# What is a Spanning Tree?

Given an undirected and connected graph G=(V, E), a spanning tree of the graph G is a tree that spans G (that is, it includes every vertex of G) and is a subgraph of G (every edge in the tree belongs to G)

# What is a Minimum Spanning Tree?

The cost of the spanning tree is the sum of the weights of all the edges in the tree. There can be many spanning trees. The minimum spanning tree is the spanning tree where the cost is minimum among all the spanning trees. There also can be many minimum spanning trees.

# Kruskal’s Algorithm

Kruskal’s Algorithm builds the spanning tree by adding edges one by one into a growing spanning tree. Kruskal's algorithm follows a greedy approach as in each iteration it finds an edge that has the least weight and adds it to the growing spanning tree.

**Algorithm Steps:**

Sort the graph edges with respect to their weights.

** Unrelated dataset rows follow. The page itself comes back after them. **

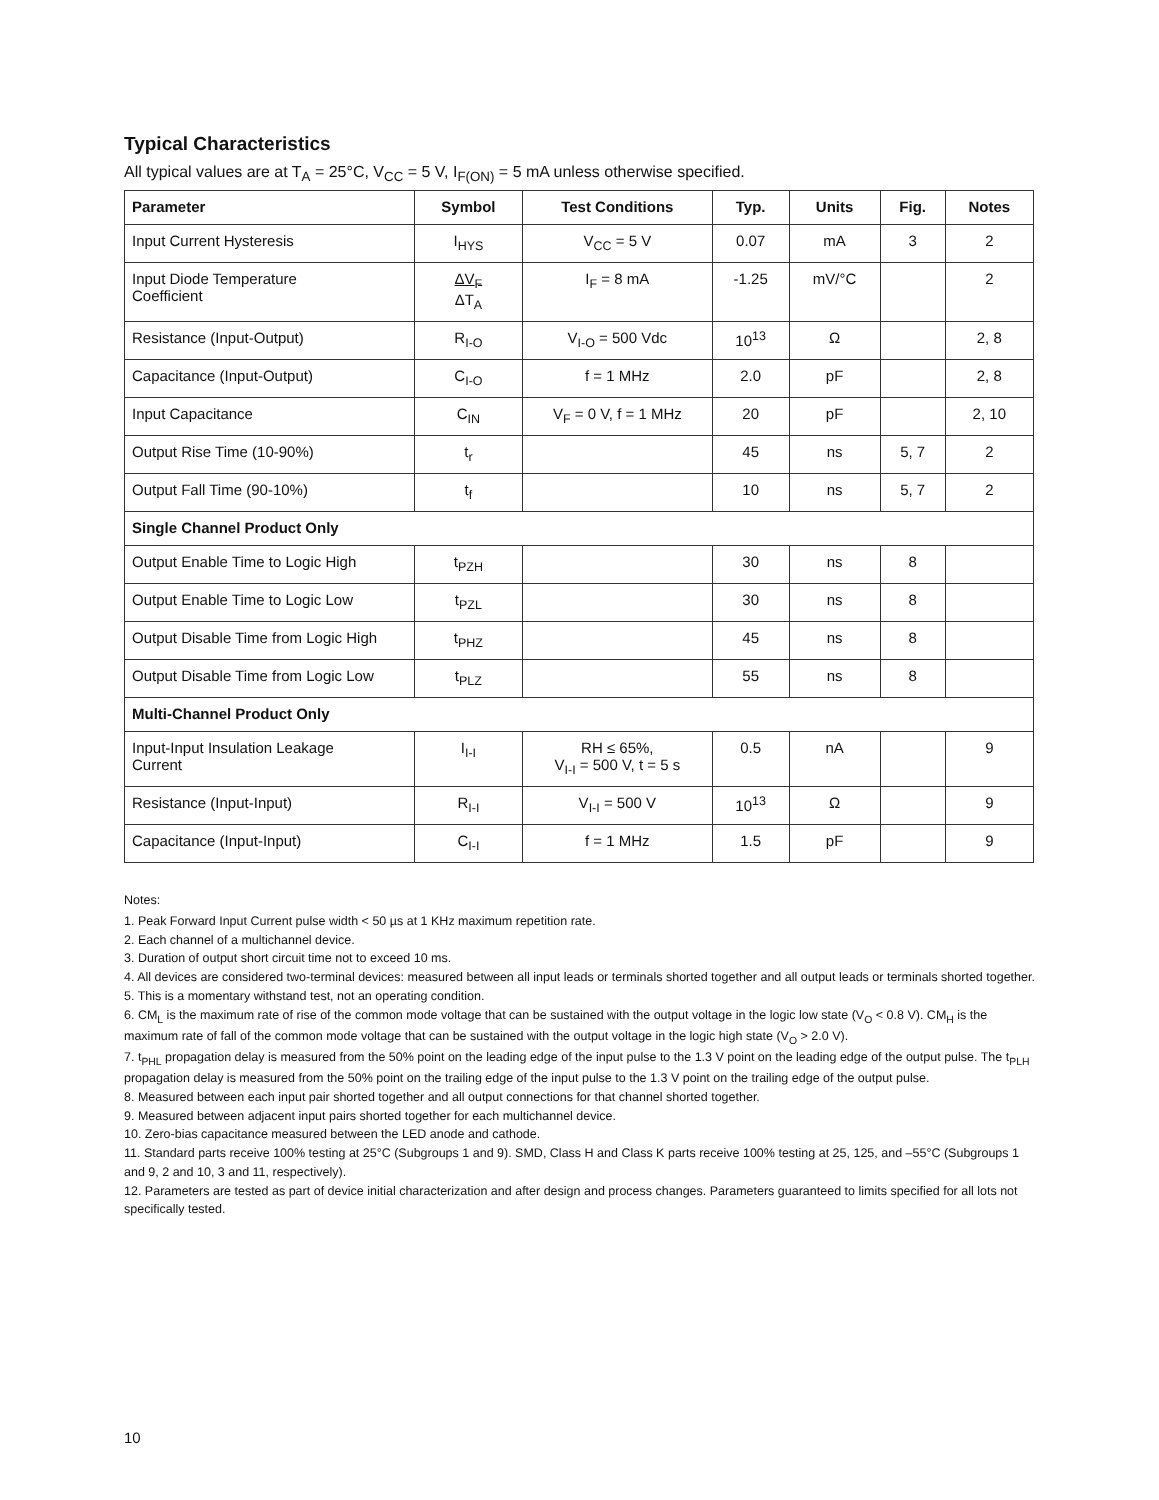Typical Characteristics
All typical values are at T<sub>A</sub> = 25°C, V<sub>CC</sub> = 5 V, I<sub>F(ON)</sub> = 5 mA unless otherwise specified.
| Parameter | Symbol | Test Conditions | Typ. | Units | Fig. | Notes |
| --- | --- | --- | --- | --- | --- | --- |
| Input Current Hysteresis | I<sub>HYS</sub> | V<sub>CC</sub> = 5 V | 0.07 | mA | 3 | 2 |
| Input Diode Temperature Coefficient | ΔV<sub>F</sub> ΔT<sub>A</sub> | I<sub>F</sub> = 8 mA | -1.25 | mV/°C | | 2 |
| Resistance (Input-Output) | R<sub>I-O</sub> | V<sub>I-O</sub> = 500 Vdc | 10<sup>13</sup> | Ω | | 2, 8 |
| Capacitance (Input-Output) | C<sub>I-O</sub> | f = 1 MHz | 2.0 | pF | | 2, 8 |
| Input Capacitance | C<sub>IN</sub> | V<sub>F</sub> = 0 V, f = 1 MHz | 20 | pF | | 2, 10 |
| Output Rise Time (10-90%) | t<sub>r</sub> | | 45 | ns | 5, 7 | 2 |
| Output Fall Time (90-10%) | t<sub>f</sub> | | 10 | ns | 5, 7 | 2 |
| Single Channel Product Only | | | | | | |
| Output Enable Time to Logic High | t<sub>PZH</sub> | | 30 | ns | 8 | |
| Output Enable Time to Logic Low | t<sub>PZL</sub> | | 30 | ns | 8 | |
| Output Disable Time from Logic High | t<sub>PHZ</sub> | | 45 | ns | 8 | |
| Output Disable Time from Logic Low | t<sub>PLZ</sub> | | 55 | ns | 8 | |
| Multi-Channel Product Only | | | | | | |
| Input-Input Insulation Leakage Current | I<sub>I-I</sub> | RH ≤ 65%, V<sub>I-I</sub> = 500 V, t = 5 s | 0.5 | nA | | 9 |
| Resistance (Input-Input) | R<sub>I-I</sub> | V<sub>I-I</sub> = 500 V | 10<sup>13</sup> | Ω | | 9 |
| Capacitance (Input-Input) | C<sub>I-I</sub> | f = 1 MHz | 1.5 | pF | | 9 |
Notes:
1. Peak Forward Input Current pulse width < 50 µs at 1 KHz maximum repetition rate.
2. Each channel of a multichannel device.
3. Duration of output short circuit time not to exceed 10 ms.
4. All devices are considered two-terminal devices: measured between all input leads or terminals shorted together and all output leads or terminals shorted together.
5. This is a momentary withstand test, not an operating condition.
6. CM<sub>L</sub> is the maximum rate of rise of the common mode voltage that can be sustained with the output voltage in the logic low state (V<sub>O</sub> < 0.8 V). CM<sub>H</sub> is the maximum rate of fall of the common mode voltage that can be sustained with the output voltage in the logic high state (V<sub>O</sub> > 2.0 V).
7. t<sub>PHL</sub> propagation delay is measured from the 50% point on the leading edge of the input pulse to the 1.3 V point on the leading edge of the output pulse. The t<sub>PLH</sub> propagation delay is measured from the 50% point on the trailing edge of the input pulse to the 1.3 V point on the trailing edge of the output pulse.
8. Measured between each input pair shorted together and all output connections for that channel shorted together.
9. Measured between adjacent input pairs shorted together for each multichannel device.
10. Zero-bias capacitance measured between the LED anode and cathode.
11. Standard parts receive 100% testing at 25°C (Subgroups 1 and 9). SMD, Class H and Class K parts receive 100% testing at 25, 125, and –55°C (Subgroups 1 and 9, 2 and 10, 3 and 11, respectively).
12. Parameters are tested as part of device initial characterization and after design and process changes. Parameters guaranteed to limits specified for all lots not specifically tested.
10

Start adding edges to the MST from the edge with the smallest weight until the edge of the largest weight.

Only add edges that don't form a cycle, edges that connect only disconnected components.

So now the question is how to check if 2 vertices are connected or not?

This could be done using DFS which starts from the first vertex, then check if the second vertex is visited or not. But DFS will make time complexity large as it has an order of O(V+E) where V is the number of vertices, E is the number of edges. So the best solution is **"Disjoint Sets":**
Disjoint sets are sets whose intersection is the empty set so it means that they don't have any element in common.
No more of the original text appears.